Translation:Welcome, please.

August 19, 2018



Welcome, come in please. = Welcome, please come in?


I had the same problem


Why isn't "masuk" (to enter) required in this sentence?


the "come in" part is actually just implied by the circumstance. It directly translates to "Safe arrival, please." Just as Selamat Pagi is literally "Safe Morning" as in 'I wish you a safe ...' But as English speakers do not use this form of greeting, we understand it as 'Welcome,' 'Good Morning,' etc.


Just a question: I was under the impression Selamat means "safe", from the arabic. (along with Congratulations, etc) I've never heard it being used for "Welcome". So, it seems odd to me I need to include Welcome in this sentence.

Can anyone enlighten me on this?


Datang means "come, arrive", selamat datang literally means good come, as same as the logic of the english word welcome (good come).


Thanks for pointing out this similarity, it's helpful to think of it like that!


Selamat is very common in Indonesian greetings and such. So equating "selamat datang" to "welcome" is perfectly normal. I'm surprised you've never heard it used that way before.


I think I was confused yesterday. I thought it was saying Selamat was Welcome. I see it’s saying it’s being used as “come in please”.

I am aware selamat datang is welcome


No problem. Just wanted to help with any confusion you may have had.

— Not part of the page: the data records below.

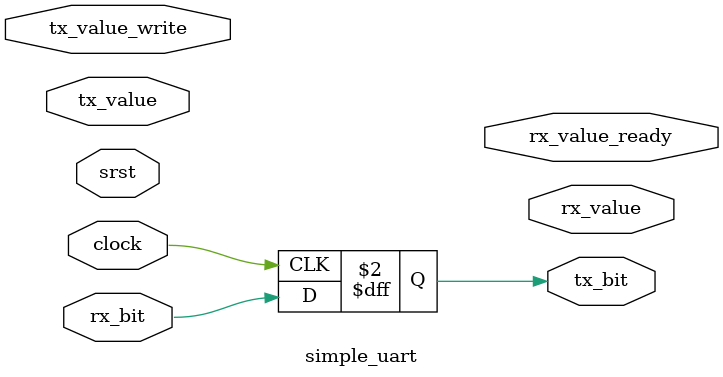
<source format=v>

`timescale 1 ns / 100 ps

module simple_uart
  #(parameter SYSTEM_FREQ = 50_000_000,
    parameter BAUD_RATE = 9600)

   (input wire       clock,
    input wire       srst,

    input wire       rx_bit,
    output reg       tx_bit,

    output reg [7:0] rx_value,
    output reg       rx_value_ready,

    input wire [7:0] tx_value,
    input wire       tx_value_write);


   always @(posedge clock) begin
      tx_bit <= rx_bit;
   end

endmodule

</source>
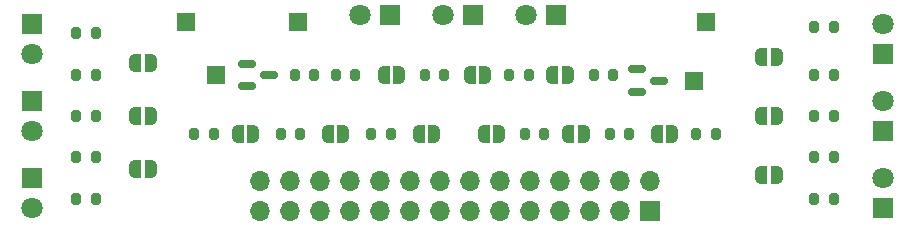
<source format=gbr>
%TF.GenerationSoftware,KiCad,Pcbnew,8.0.0*%
%TF.CreationDate,2024-03-24T17:38:24+02:00*%
%TF.ProjectId,Sensing1_0,53656e73-696e-4673-915f-302e6b696361,rev?*%
%TF.SameCoordinates,Original*%
%TF.FileFunction,Soldermask,Top*%
%TF.FilePolarity,Negative*%
%FSLAX46Y46*%
G04 Gerber Fmt 4.6, Leading zero omitted, Abs format (unit mm)*
G04 Created by KiCad (PCBNEW 8.0.0) date 2024-03-24 17:38:24*
%MOMM*%
%LPD*%
G01*
G04 APERTURE LIST*
G04 Aperture macros list*
%AMRoundRect*
0 Rectangle with rounded corners*
0 $1 Rounding radius*
0 $2 $3 $4 $5 $6 $7 $8 $9 X,Y pos of 4 corners*
0 Add a 4 corners polygon primitive as box body*
4,1,4,$2,$3,$4,$5,$6,$7,$8,$9,$2,$3,0*
0 Add four circle primitives for the rounded corners*
1,1,$1+$1,$2,$3*
1,1,$1+$1,$4,$5*
1,1,$1+$1,$6,$7*
1,1,$1+$1,$8,$9*
0 Add four rect primitives between the rounded corners*
20,1,$1+$1,$2,$3,$4,$5,0*
20,1,$1+$1,$4,$5,$6,$7,0*
20,1,$1+$1,$6,$7,$8,$9,0*
20,1,$1+$1,$8,$9,$2,$3,0*%
%AMFreePoly0*
4,1,19,0.500000,-0.750000,0.000000,-0.750000,0.000000,-0.744911,-0.071157,-0.744911,-0.207708,-0.704816,-0.327430,-0.627875,-0.420627,-0.520320,-0.479746,-0.390866,-0.500000,-0.250000,-0.500000,0.250000,-0.479746,0.390866,-0.420627,0.520320,-0.327430,0.627875,-0.207708,0.704816,-0.071157,0.744911,0.000000,0.744911,0.000000,0.750000,0.500000,0.750000,0.500000,-0.750000,0.500000,-0.750000,
$1*%
%AMFreePoly1*
4,1,19,0.000000,0.744911,0.071157,0.744911,0.207708,0.704816,0.327430,0.627875,0.420627,0.520320,0.479746,0.390866,0.500000,0.250000,0.500000,-0.250000,0.479746,-0.390866,0.420627,-0.520320,0.327430,-0.627875,0.207708,-0.704816,0.071157,-0.744911,0.000000,-0.744911,0.000000,-0.750000,-0.500000,-0.750000,-0.500000,0.750000,0.000000,0.750000,0.000000,0.744911,0.000000,0.744911,
$1*%
G04 Aperture macros list end*
%ADD10R,1.800000X1.800000*%
%ADD11C,1.800000*%
%ADD12O,1.700000X1.700000*%
%ADD13R,1.700000X1.700000*%
%ADD14RoundRect,0.200000X-0.200000X-0.275000X0.200000X-0.275000X0.200000X0.275000X-0.200000X0.275000X0*%
%ADD15R,1.500000X1.500000*%
%ADD16RoundRect,0.150000X-0.587500X-0.150000X0.587500X-0.150000X0.587500X0.150000X-0.587500X0.150000X0*%
%ADD17FreePoly0,0.000000*%
%ADD18FreePoly1,0.000000*%
G04 APERTURE END LIST*
D10*
%TO.C,D7*%
X155525000Y-59275000D03*
D11*
X155525000Y-56735000D03*
%TD*%
D10*
%TO.C,D6*%
X127775000Y-42975000D03*
D11*
X125235000Y-42975000D03*
%TD*%
D10*
%TO.C,D4*%
X83475000Y-43725000D03*
D11*
X83475000Y-46265000D03*
%TD*%
D10*
%TO.C,D3*%
X155525000Y-46275000D03*
D11*
X155525000Y-43735000D03*
%TD*%
D10*
%TO.C,D2*%
X113775000Y-42975000D03*
D11*
X111235000Y-42975000D03*
%TD*%
D10*
%TO.C,D1*%
X83475000Y-56725000D03*
D11*
X83475000Y-59265000D03*
%TD*%
D12*
%TO.C,J1*%
X102780000Y-56960000D03*
X102780000Y-59500000D03*
X105320000Y-56960000D03*
X105320000Y-59500000D03*
X107860000Y-56960000D03*
X107860000Y-59500000D03*
X110400000Y-56960000D03*
X110400000Y-59500000D03*
X112940000Y-56960000D03*
X112940000Y-59500000D03*
X115480000Y-56960000D03*
X115480000Y-59500000D03*
X118020000Y-56960000D03*
X118020000Y-59500000D03*
X120560000Y-56960000D03*
X120560000Y-59500000D03*
X123100000Y-56960000D03*
X123100000Y-59500000D03*
X125640000Y-56960000D03*
X125640000Y-59500000D03*
X128180000Y-56960000D03*
X128180000Y-59500000D03*
X130720000Y-56960000D03*
X130720000Y-59500000D03*
X133260000Y-56960000D03*
X133260000Y-59500000D03*
X135800000Y-56960000D03*
D13*
X135800000Y-59500000D03*
%TD*%
D14*
%TO.C,R9*%
X97175000Y-53000000D03*
X98825000Y-53000000D03*
%TD*%
D15*
%TO.C,TP5*%
X140500000Y-43500000D03*
%TD*%
%TO.C,TP4*%
X106000000Y-43500000D03*
%TD*%
%TO.C,TP3*%
X139500000Y-48500000D03*
%TD*%
%TO.C,TP2*%
X99000000Y-48000000D03*
%TD*%
%TO.C,TP1*%
X96500000Y-43500000D03*
%TD*%
D14*
%TO.C,R21*%
X149675000Y-55000000D03*
X151325000Y-55000000D03*
%TD*%
%TO.C,R20*%
X149675000Y-51500000D03*
X151325000Y-51500000D03*
%TD*%
%TO.C,R19*%
X87175000Y-55000000D03*
X88825000Y-55000000D03*
%TD*%
%TO.C,R18*%
X149675000Y-48000000D03*
X151325000Y-48000000D03*
%TD*%
%TO.C,R17*%
X123850000Y-48000000D03*
X125500000Y-48000000D03*
%TD*%
%TO.C,R16*%
X116675000Y-48000000D03*
X118325000Y-48000000D03*
%TD*%
%TO.C,R15*%
X109175000Y-48000000D03*
X110825000Y-48000000D03*
%TD*%
%TO.C,R14*%
X149675000Y-58500000D03*
X151325000Y-58500000D03*
%TD*%
%TO.C,R13*%
X131000000Y-48000000D03*
X132650000Y-48000000D03*
%TD*%
%TO.C,R12*%
X87175000Y-44500000D03*
X88825000Y-44500000D03*
%TD*%
%TO.C,R11*%
X139675000Y-53000000D03*
X141325000Y-53000000D03*
%TD*%
%TO.C,R10*%
X132350000Y-53000000D03*
X134000000Y-53000000D03*
%TD*%
%TO.C,R8*%
X87175000Y-51500000D03*
X88825000Y-51500000D03*
%TD*%
%TO.C,R7*%
X87175000Y-48000000D03*
X88825000Y-48000000D03*
%TD*%
%TO.C,R6*%
X104500000Y-53000000D03*
X106150000Y-53000000D03*
%TD*%
%TO.C,R5*%
X125175000Y-53000000D03*
X126825000Y-53000000D03*
%TD*%
%TO.C,R4*%
X87175000Y-58500000D03*
X88825000Y-58500000D03*
%TD*%
%TO.C,R3*%
X112175000Y-53000000D03*
X113825000Y-53000000D03*
%TD*%
%TO.C,R2*%
X149675000Y-44000000D03*
X151325000Y-44000000D03*
%TD*%
%TO.C,R1*%
X105675000Y-48000000D03*
X107325000Y-48000000D03*
%TD*%
D16*
%TO.C,Q2*%
X134625000Y-47550000D03*
X134625000Y-49450000D03*
X136500000Y-48500000D03*
%TD*%
%TO.C,Q1*%
X101625000Y-47050000D03*
X101625000Y-48950000D03*
X103500000Y-48000000D03*
%TD*%
D17*
%TO.C,JP15*%
X145200000Y-56500000D03*
D18*
X146500000Y-56500000D03*
%TD*%
D17*
%TO.C,JP14*%
X145200000Y-51500000D03*
D18*
X146500000Y-51500000D03*
%TD*%
D17*
%TO.C,JP13*%
X145200000Y-46500000D03*
D18*
X146500000Y-46500000D03*
%TD*%
D17*
%TO.C,JP12*%
X127500000Y-48000000D03*
D18*
X128800000Y-48000000D03*
%TD*%
D17*
%TO.C,JP11*%
X120500000Y-48000000D03*
D18*
X121800000Y-48000000D03*
%TD*%
D17*
%TO.C,JP10*%
X113200000Y-48000000D03*
D18*
X114500000Y-48000000D03*
%TD*%
D17*
%TO.C,JP9*%
X92200000Y-56000000D03*
D18*
X93500000Y-56000000D03*
%TD*%
D17*
%TO.C,JP8*%
X92200000Y-51500000D03*
D18*
X93500000Y-51500000D03*
%TD*%
D17*
%TO.C,JP7*%
X92200000Y-47000000D03*
D18*
X93500000Y-47000000D03*
%TD*%
D17*
%TO.C,JP6*%
X136350000Y-53000000D03*
D18*
X137650000Y-53000000D03*
%TD*%
D17*
%TO.C,JP5*%
X128850000Y-53000000D03*
D18*
X130150000Y-53000000D03*
%TD*%
D17*
%TO.C,JP4*%
X121700000Y-53000000D03*
D18*
X123000000Y-53000000D03*
%TD*%
D17*
%TO.C,JP3*%
X100850000Y-53000000D03*
D18*
X102150000Y-53000000D03*
%TD*%
D17*
%TO.C,JP2*%
X108500000Y-53000000D03*
D18*
X109800000Y-53000000D03*
%TD*%
D17*
%TO.C,JP1*%
X116200000Y-53000000D03*
D18*
X117500000Y-53000000D03*
%TD*%
D10*
%TO.C,D9*%
X155525000Y-52775000D03*
D11*
X155525000Y-50235000D03*
%TD*%
D10*
%TO.C,D8*%
X120775000Y-42975000D03*
D11*
X118235000Y-42975000D03*
%TD*%
D10*
%TO.C,D5*%
X83475000Y-50225000D03*
D11*
X83475000Y-52765000D03*
%TD*%
M02*

</source>
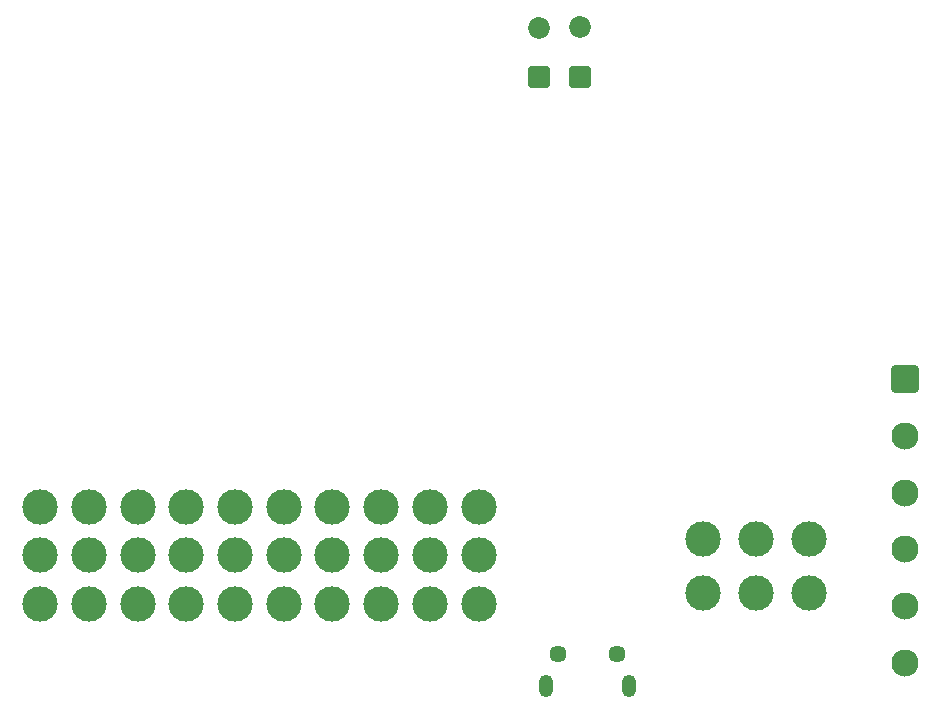
<source format=gbr>
%TF.GenerationSoftware,KiCad,Pcbnew,(6.0.10)*%
%TF.CreationDate,2023-04-25T21:53:47+02:00*%
%TF.ProjectId,sabvoton-controller,73616276-6f74-46f6-9e2d-636f6e74726f,rev?*%
%TF.SameCoordinates,Original*%
%TF.FileFunction,Soldermask,Bot*%
%TF.FilePolarity,Negative*%
%FSLAX46Y46*%
G04 Gerber Fmt 4.6, Leading zero omitted, Abs format (unit mm)*
G04 Created by KiCad (PCBNEW (6.0.10)) date 2023-04-25 21:53:47*
%MOMM*%
%LPD*%
G01*
G04 APERTURE LIST*
G04 Aperture macros list*
%AMRoundRect*
0 Rectangle with rounded corners*
0 $1 Rounding radius*
0 $2 $3 $4 $5 $6 $7 $8 $9 X,Y pos of 4 corners*
0 Add a 4 corners polygon primitive as box body*
4,1,4,$2,$3,$4,$5,$6,$7,$8,$9,$2,$3,0*
0 Add four circle primitives for the rounded corners*
1,1,$1+$1,$2,$3*
1,1,$1+$1,$4,$5*
1,1,$1+$1,$6,$7*
1,1,$1+$1,$8,$9*
0 Add four rect primitives between the rounded corners*
20,1,$1+$1,$2,$3,$4,$5,0*
20,1,$1+$1,$4,$5,$6,$7,0*
20,1,$1+$1,$6,$7,$8,$9,0*
20,1,$1+$1,$8,$9,$2,$3,0*%
G04 Aperture macros list end*
%ADD10RoundRect,0.250000X0.675000X-0.675000X0.675000X0.675000X-0.675000X0.675000X-0.675000X-0.675000X0*%
%ADD11C,1.850000*%
%ADD12O,1.200000X1.900000*%
%ADD13C,1.450000*%
%ADD14RoundRect,0.250001X-0.899999X0.899999X-0.899999X-0.899999X0.899999X-0.899999X0.899999X0.899999X0*%
%ADD15C,2.300000*%
%ADD16C,3.000000*%
G04 APERTURE END LIST*
D10*
%TO.C,J7*%
X146650000Y-63030000D03*
D11*
X146650000Y-58830000D03*
%TD*%
D10*
%TO.C,J6*%
X150100000Y-63000000D03*
D11*
X150100000Y-58800000D03*
%TD*%
D12*
%TO.C,J8*%
X154200000Y-114537500D03*
D13*
X148200000Y-111837500D03*
D12*
X147200000Y-114537500D03*
D13*
X153200000Y-111837500D03*
%TD*%
D14*
%TO.C,J3*%
X177600000Y-88600000D03*
D15*
X177600000Y-93400000D03*
X177600000Y-98200000D03*
X177600000Y-103000000D03*
X177600000Y-107800000D03*
X177600000Y-112600000D03*
%TD*%
D16*
%TO.C,J1*%
X160500000Y-102150000D03*
X165000000Y-102150000D03*
X169500000Y-102150000D03*
X160500000Y-106650000D03*
X165000000Y-106650000D03*
X169500000Y-106650000D03*
%TD*%
%TO.C,J2*%
X104375000Y-99375000D03*
X108500000Y-99375000D03*
X112625000Y-99375000D03*
X116750000Y-99375000D03*
X120875000Y-99375000D03*
X125000000Y-99375000D03*
X129125000Y-99375000D03*
X133250000Y-99375000D03*
X137375000Y-99375000D03*
X141500000Y-99375000D03*
X104375000Y-103500000D03*
X108500000Y-103500000D03*
X112625000Y-103500000D03*
X116750000Y-103500000D03*
X120875000Y-103500000D03*
X125000000Y-103500000D03*
X129125000Y-103500000D03*
X133250000Y-103500000D03*
X137375000Y-103500000D03*
X141500000Y-103500000D03*
X104375000Y-107625000D03*
X108500000Y-107625000D03*
X112625000Y-107625000D03*
X116750000Y-107625000D03*
X120875000Y-107625000D03*
X125000000Y-107625000D03*
X129125000Y-107625000D03*
X133250000Y-107625000D03*
X137375000Y-107625000D03*
X141500000Y-107625000D03*
%TD*%
M02*

</source>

"Welcome please" isn't anything. That's nonsense in English. Change it to a better idiomatic translation.

[deactivated user]

    "selamat datang" vs "sama-sama"??


    "Selamat datang" means welcome, or something like, "I am pleased that you are here". For example, "Welcome to our town". "Sama-sama" is the equivalent of what American English speakers mean when they say, "You're welcome!" after somebody has thanked them. In other words, "No need to thank me".


    Welcome, please? When do you talk like that?